The Growth Of Hate.

The Southern Poverty Law Center (SPLC), which monitors hate groups and other extremists throughout the US, reports that the number of hate groups has grown by 67 percent since 2000. The SPLC website states, “Currently, there are 1,007 known hate groups of neo-Nazis, Klansmen, white nationalists, neo-Confederates, racist skinheads, black separatists, border vigilantes and others.” It lists as reasons for the increase “anger and fear over the nation’s ailing economy, an influx of non-white immigrants, and the diminishing white majority, as symbolized by the election of the nation’s first African-American president.”

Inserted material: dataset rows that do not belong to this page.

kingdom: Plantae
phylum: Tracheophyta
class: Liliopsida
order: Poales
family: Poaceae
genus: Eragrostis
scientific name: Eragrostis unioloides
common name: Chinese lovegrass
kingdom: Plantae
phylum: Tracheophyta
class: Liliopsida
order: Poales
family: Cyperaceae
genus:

Based on those criteria, I would suggest that nation’s largest hate group is the Tea Party. After all, the Tea Party is virulently anti-immigrant. It displays its racism on rally posters showing President Obama dressed in Nazi attire with a Hitleresque moustache. It continues to make unsubstantiated charges that the president is a socialist, a communist and a dictator. The Tea Party has launched relentless attacks on government institutions from the Environmental Protection Agency to the US Postal Service…even first responders and local school boards. Virtually every Tea Party meeting is devoted to tales of government conspiracies and fears of a “New World Order.” Moreover, Tea Party members continue to display guns at rallies and talk of “Second Amendment remedies.”

All of this paranoid nonsense is fueled by obstructionist Teapublican members of Congress, anti-government lies spread by Fox “News” Channel and right-wing hosts of hate radio, in addition to vicious attack ads paid for by a few angry billionaires. The resulting growth of hate has not merely divided our politics. It has pitted friend against friend, neighbor against neighbor, family member against family member, one race against another and the wealthy against the poor.

At its worst, this growing culture of hate can be seen in the recent “Stand Your Ground” slayings which have seen a teen killed for wearing a hoodie, another teen ruthlessly murdered for the volume of his music, and a military veteran killed for texting during movie previews and for throwing a bag of popcorn.

It may seem that these events are unrelated. They’re not. They are likely all symptoms of a growing national anger created by our toxic political environment and enabled by easy access to guns.

We have to ask ourselves, “Where will it end?”